Asked if McLaren’s “papaya rules” — the team’s framework to operate fairly between its two title-chasing drivers — influenced the call, analysts were divided. Sky Sports pundit Bernie Collins questioned why Piastri, leading by three seconds, would not pit if he were a standalone car, and suggested hesitating to stack Norris behind his team-mate might have hurt. Martin Brundle disagreed that the papaya rules were the issue, saying McLaren simply misread the situation: “They thought they would get a Safety Car opportunity later on, they wanted that flexibility. They misunderstood it all and got it wrong.”
Norris dismissed the papaya rules theory: “It’s nothing to do with that. Everyone keeps thinking that, but it’s got nothing to do with that. We’re free to race. Red Bull were just as quick today as they were yesterday. They did a better job as a team and made the right call. That’s it.”
Piastri, visibly upset after the race, said: “I haven’t spoken to anyone but I feel pretty c**p as you can imagine. I don’t know what to say. We didn’t get it right with the strategy. The pace was very strong. I didn’t put a foot wrong. Just a shame. I left it [whether to pit] in the team’s hands to decide what the best strategy was. They had more information than I do.” In the press conference he added, “On a personal level, I feel like I’ve lost a win today.”

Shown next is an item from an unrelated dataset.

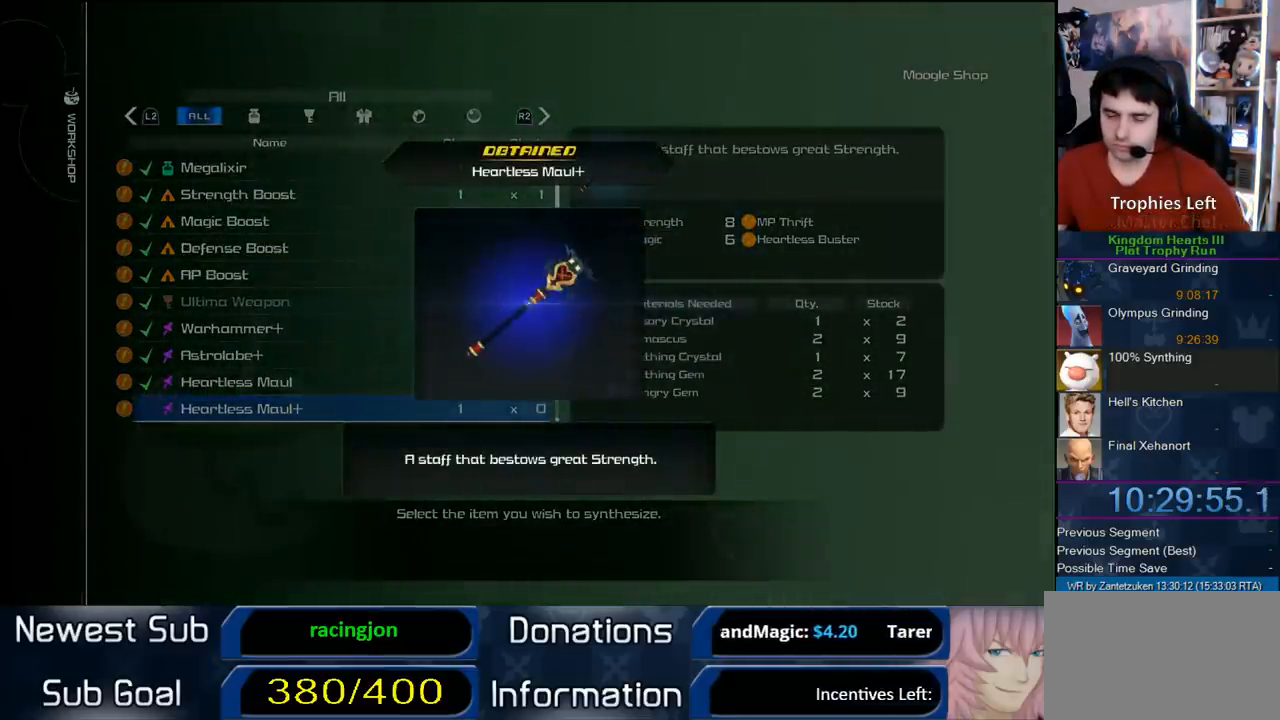
{"buttons": ["CIRCLE"], "left_stick": "center", "right_stick": "center", "events": [[50, "CIRCLE", "down"], [150, "CIRCLE", "up"], [233, "CIRCLE", "down"], [333, "CIRCLE", "up"], [400, "CIRCLE", "down"]]}
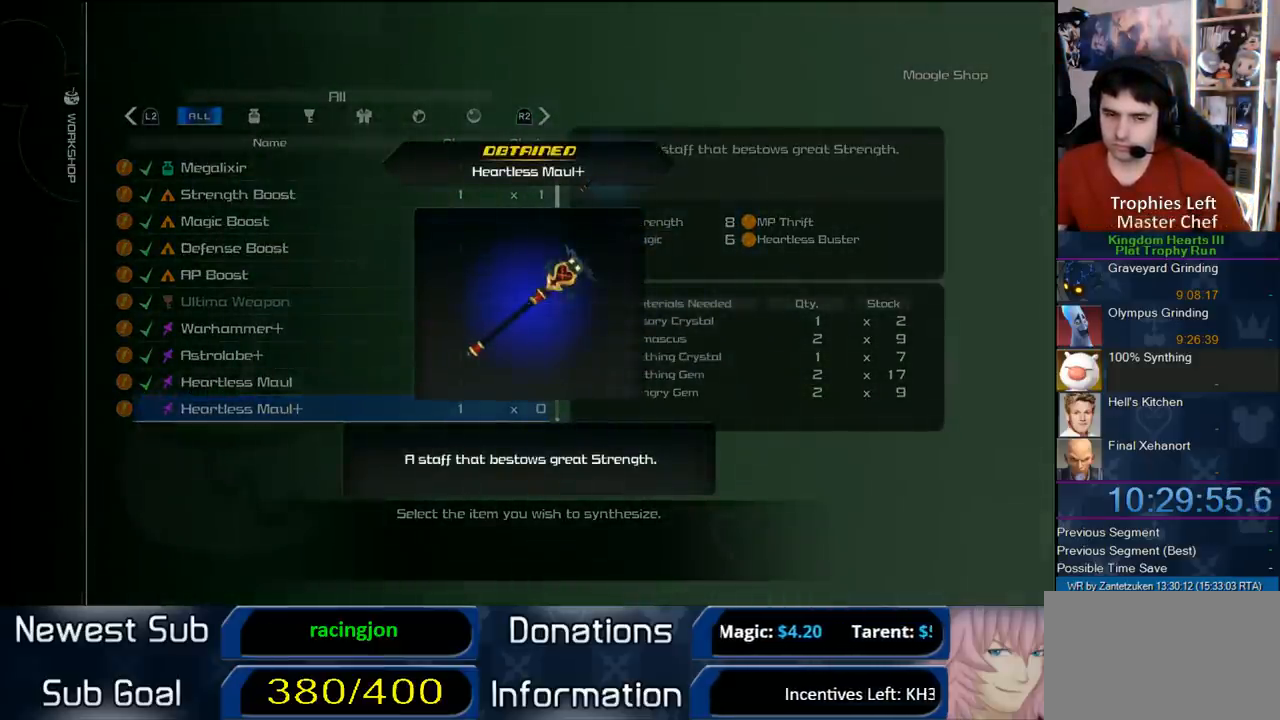
{"buttons": [], "left_stick": "center", "right_stick": "center", "events": [[17, "CIRCLE", "up"], [117, "CIRCLE", "down"], [183, "CIRCLE", "up"], [267, "CIRCLE", "down"], [333, "CIRCLE", "up"], [400, "CIRCLE", "down"], [500, "CIRCLE", "up"]]}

Verstappen’s victory — his fifth in the last eight races — sets up a three-way title showdown at the season finale in Abu Dhabi. Norris leads the championship by 12 points over Verstappen, with Piastri a further four points behind Verstappen, meaning all three remain in contention heading to the final weekend.
Stella conceded McLaren must review the call and learn from the mistake as the title fight moves to Abu Dhabi. The season concludes with the title-deciding Abu Dhabi Grand Prix.